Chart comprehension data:
- - - - - - -

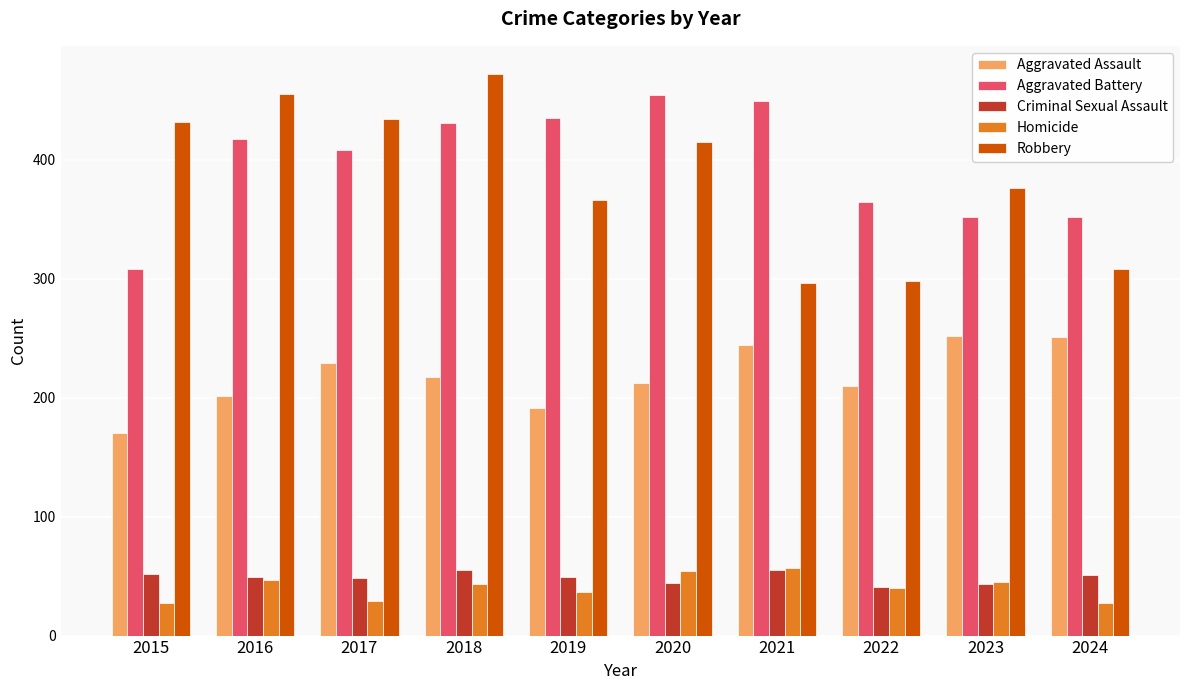

What is the highest value of the Criminal Sexual Assault series?

55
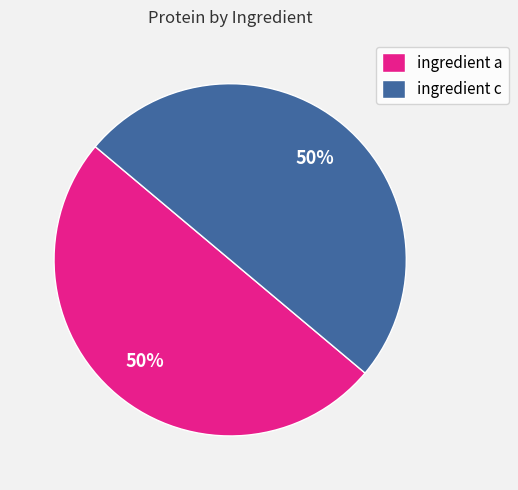

To the nearest percent, what is the average slice percentage?

50%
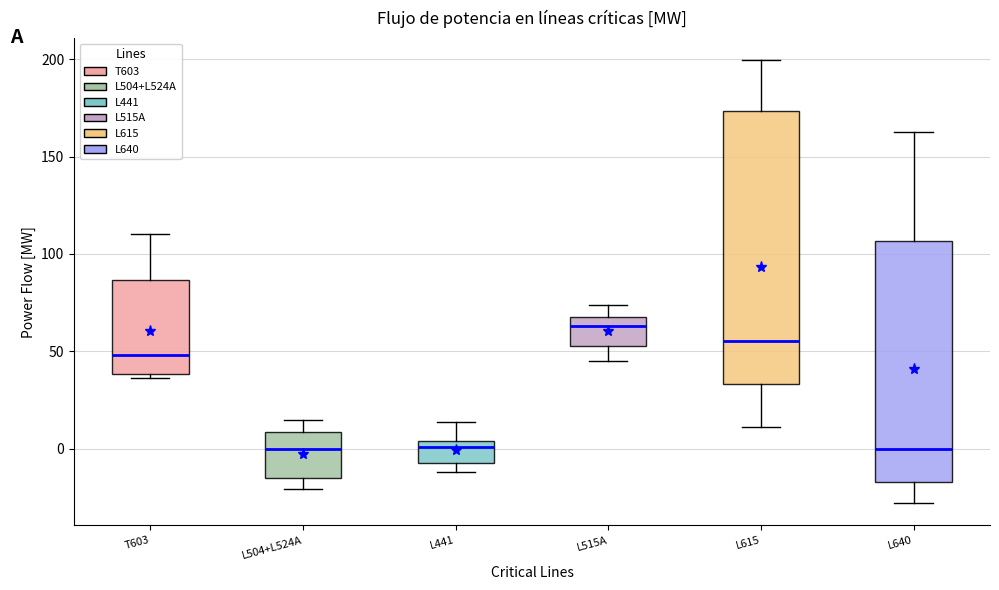

Where is the lower edge of the box for L515A on the y-axis? The values are not printed on the chart, so give them approximately, as read against the axis.

55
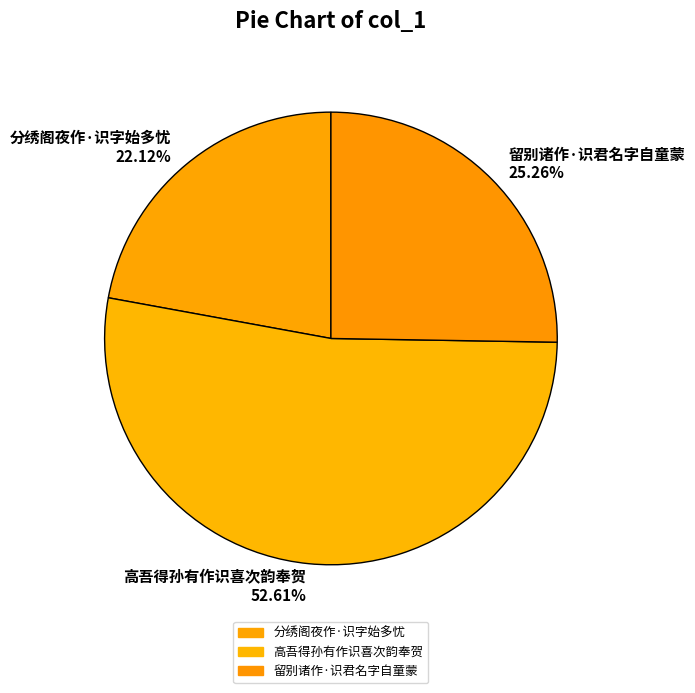

Is it true that 高吾得孙有作识喜次韵奉贺 is 53% of the pie?

True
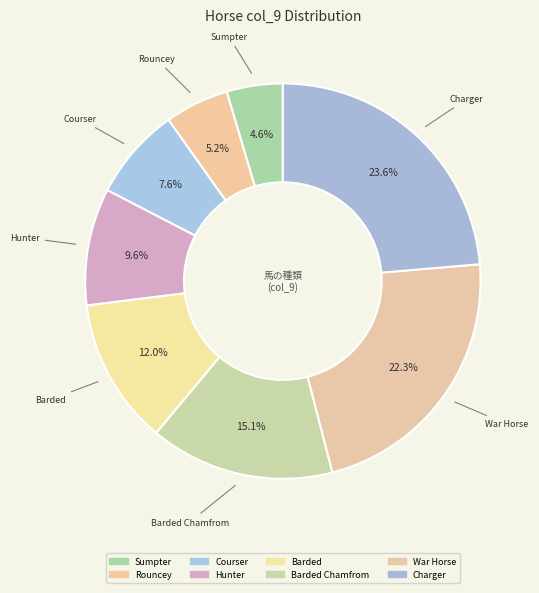

Rank the categories by value from lowest to highest.

Sumpter, Rouncey, Courser, Hunter, Barded, Barded Chamfrom, War Horse, Charger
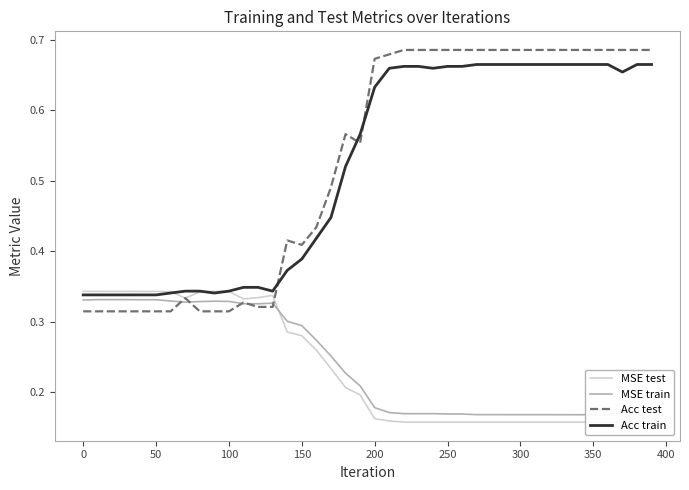

True or false: Acc test and Acc train cross at least once.

True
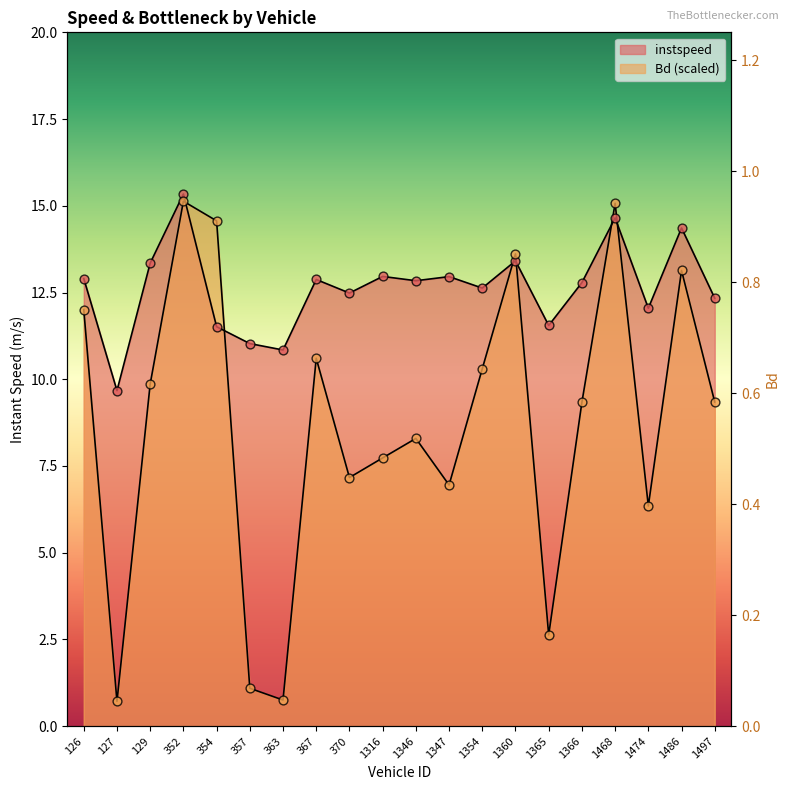

At how many categories does at least one series exceed 3?

20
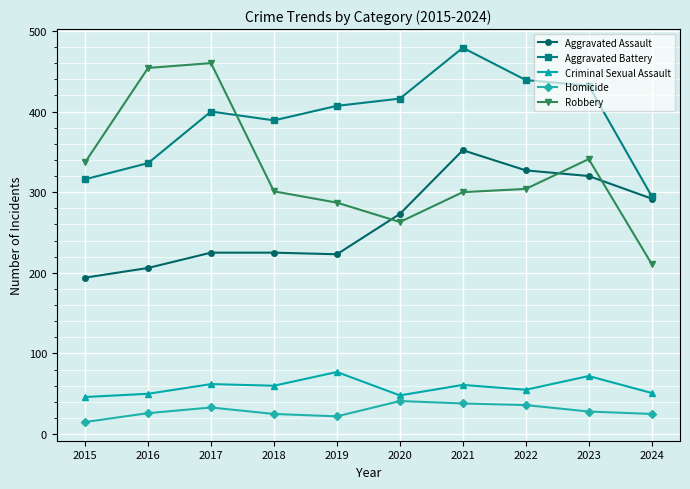

Does the chart have visible grid lines?

Yes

- - - - - - -

Activity:
Reproduce the text of every row above word for word, leaving the pictures out of your answer.

Output of the task:
What is the highest value of the Criminal Sexual Assault series?

55

To the nearest percent, what is the average slice percentage?

50%

Where is the lower edge of the box for L515A on the y-axis? The values are not printed on the chart, so give them approximately, as read against the axis.

55

Is it true that 高吾得孙有作识喜次韵奉贺 is 53% of the pie?

True

Rank the categories by value from lowest to highest.

Sumpter, Rouncey, Courser, Hunter, Barded, Barded Chamfrom, War Horse, Charger

True or false: Acc test and Acc train cross at least once.

True

At how many categories does at least one series exceed 3?

20

Does the chart have visible grid lines?

Yes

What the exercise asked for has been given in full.